[AVAILABLE DATA]
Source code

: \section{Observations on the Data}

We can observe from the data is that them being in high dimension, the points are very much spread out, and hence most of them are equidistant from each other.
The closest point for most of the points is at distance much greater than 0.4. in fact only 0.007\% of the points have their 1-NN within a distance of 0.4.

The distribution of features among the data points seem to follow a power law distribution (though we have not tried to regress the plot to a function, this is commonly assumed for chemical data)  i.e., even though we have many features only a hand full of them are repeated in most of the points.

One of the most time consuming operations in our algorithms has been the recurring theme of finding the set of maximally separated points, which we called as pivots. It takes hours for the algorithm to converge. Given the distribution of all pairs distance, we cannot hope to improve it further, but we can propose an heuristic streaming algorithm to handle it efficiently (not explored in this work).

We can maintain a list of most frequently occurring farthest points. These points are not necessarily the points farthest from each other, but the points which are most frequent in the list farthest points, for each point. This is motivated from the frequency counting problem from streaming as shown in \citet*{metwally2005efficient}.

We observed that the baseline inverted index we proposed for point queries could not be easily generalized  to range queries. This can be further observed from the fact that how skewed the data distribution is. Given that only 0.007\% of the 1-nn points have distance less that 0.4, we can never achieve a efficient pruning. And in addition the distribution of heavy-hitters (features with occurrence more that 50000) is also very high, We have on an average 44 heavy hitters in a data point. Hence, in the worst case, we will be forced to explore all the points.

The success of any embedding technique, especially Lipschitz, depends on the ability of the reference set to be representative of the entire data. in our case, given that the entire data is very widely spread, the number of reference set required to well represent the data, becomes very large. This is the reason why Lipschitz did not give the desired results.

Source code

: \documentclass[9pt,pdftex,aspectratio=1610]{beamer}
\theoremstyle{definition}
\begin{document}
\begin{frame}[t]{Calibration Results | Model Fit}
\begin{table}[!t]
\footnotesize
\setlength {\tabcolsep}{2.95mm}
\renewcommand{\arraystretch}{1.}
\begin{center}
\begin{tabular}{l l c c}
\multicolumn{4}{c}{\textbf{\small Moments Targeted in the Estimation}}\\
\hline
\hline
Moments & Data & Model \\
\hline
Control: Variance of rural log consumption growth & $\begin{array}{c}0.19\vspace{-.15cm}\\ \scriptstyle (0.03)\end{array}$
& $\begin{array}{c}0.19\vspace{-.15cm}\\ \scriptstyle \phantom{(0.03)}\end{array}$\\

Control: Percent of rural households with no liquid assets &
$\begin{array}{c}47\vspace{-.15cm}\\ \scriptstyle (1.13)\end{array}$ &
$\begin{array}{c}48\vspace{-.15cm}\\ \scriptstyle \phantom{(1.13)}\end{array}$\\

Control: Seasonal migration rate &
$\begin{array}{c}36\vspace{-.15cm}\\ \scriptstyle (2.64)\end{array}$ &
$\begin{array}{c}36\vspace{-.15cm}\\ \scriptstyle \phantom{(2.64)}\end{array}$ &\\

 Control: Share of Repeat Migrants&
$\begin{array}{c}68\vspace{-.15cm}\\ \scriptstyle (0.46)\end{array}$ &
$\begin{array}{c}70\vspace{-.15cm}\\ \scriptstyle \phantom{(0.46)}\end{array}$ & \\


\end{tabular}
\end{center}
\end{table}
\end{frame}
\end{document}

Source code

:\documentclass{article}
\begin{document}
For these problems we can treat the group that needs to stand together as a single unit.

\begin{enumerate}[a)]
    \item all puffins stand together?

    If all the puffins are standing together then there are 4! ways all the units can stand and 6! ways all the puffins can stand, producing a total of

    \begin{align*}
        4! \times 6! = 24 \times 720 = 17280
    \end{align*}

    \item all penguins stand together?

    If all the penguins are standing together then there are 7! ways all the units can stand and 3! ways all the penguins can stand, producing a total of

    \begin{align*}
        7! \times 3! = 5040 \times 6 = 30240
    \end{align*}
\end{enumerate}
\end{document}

[WORK TO BE COMPLETED] Copy out the entries in full, exactly as they appear.

[ANSWER TO THIS TASK]
Source code

: \section{Observations on the Data}

We can observe from the data is that them being in high dimension, the points are very much spread out, and hence most of them are equidistant from each other.
The closest point for most of the points is at distance much greater than 0.4. in fact only 0.007\% of the points have their 1-NN within a distance of 0.4.

The distribution of features among the data points seem to follow a power law distribution (though we have not tried to regress the plot to a function, this is commonly assumed for chemical data)  i.e., even though we have many features only a hand full of them are repeated in most of the points.

One of the most time consuming operations in our algorithms has been the recurring theme of finding the set of maximally separated points, which we called as pivots. It takes hours for the algorithm to converge. Given the distribution of all pairs distance, we cannot hope to improve it further, but we can propose an heuristic streaming algorithm to handle it efficiently (not explored in this work).

We can maintain a list of most frequently occurring farthest points. These points are not necessarily the points farthest from each other, but the points which are most frequent in the list farthest points, for each point. This is motivated from the frequency counting problem from streaming as shown in \citet*{metwally2005efficient}.

We observed that the baseline inverted index we proposed for point queries could not be easily generalized  to range queries. This can be further observed from the fact that how skewed the data distribution is. Given that only 0.007\% of the 1-nn points have distance less that 0.4, we can never achieve a efficient pruning. And in addition the distribution of heavy-hitters (features with occurrence more that 50000) is also very high, We have on an average 44 heavy hitters in a data point. Hence, in the worst case, we will be forced to explore all the points.

The success of any embedding technique, especially Lipschitz, depends on the ability of the reference set to be representative of the entire data. in our case, given that the entire data is very widely spread, the number of reference set required to well represent the data, becomes very large. This is the reason why Lipschitz did not give the desired results.

Source code

: \documentclass[9pt,pdftex,aspectratio=1610]{beamer}
\theoremstyle{definition}
\begin{document}
\begin{frame}[t]{Calibration Results | Model Fit}
\begin{table}[!t]
\footnotesize
\setlength {\tabcolsep}{2.95mm}
\renewcommand{\arraystretch}{1.}
\begin{center}
\begin{tabular}{l l c c}
\multicolumn{4}{c}{\textbf{\small Moments Targeted in the Estimation}}\\
\hline
\hline
Moments & Data & Model \\
\hline
Control: Variance of rural log consumption growth & $\begin{array}{c}0.19\vspace{-.15cm}\\ \scriptstyle (0.03)\end{array}$
& $\begin{array}{c}0.19\vspace{-.15cm}\\ \scriptstyle \phantom{(0.03)}\end{array}$\\

Control: Percent of rural households with no liquid assets &
$\begin{array}{c}47\vspace{-.15cm}\\ \scriptstyle (1.13)\end{array}$ &
$\begin{array}{c}48\vspace{-.15cm}\\ \scriptstyle \phantom{(1.13)}\end{array}$\\

Control: Seasonal migration rate &
$\begin{array}{c}36\vspace{-.15cm}\\ \scriptstyle (2.64)\end{array}$ &
$\begin{array}{c}36\vspace{-.15cm}\\ \scriptstyle \phantom{(2.64)}\end{array}$ &\\

 Control: Share of Repeat Migrants&
$\begin{array}{c}68\vspace{-.15cm}\\ \scriptstyle (0.46)\end{array}$ &
$\begin{array}{c}70\vspace{-.15cm}\\ \scriptstyle \phantom{(0.46)}\end{array}$ & \\


\end{tabular}
\end{center}
\end{table}
\end{frame}
\end{document}

Source code

:\documentclass{article}
\begin{document}
For these problems we can treat the group that needs to stand together as a single unit.

\begin{enumerate}[a)]
    \item all puffins stand together?

    If all the puffins are standing together then there are 4! ways all the units can stand and 6! ways all the puffins can stand, producing a total of

    \begin{align*}
        4! \times 6! = 24 \times 720 = 17280
    \end{align*}

    \item all penguins stand together?

    If all the penguins are standing together then there are 7! ways all the units can stand and 3! ways all the penguins can stand, producing a total of

    \begin{align*}
        7! \times 3! = 5040 \times 6 = 30240
    \end{align*}
\end{enumerate}
\end{document}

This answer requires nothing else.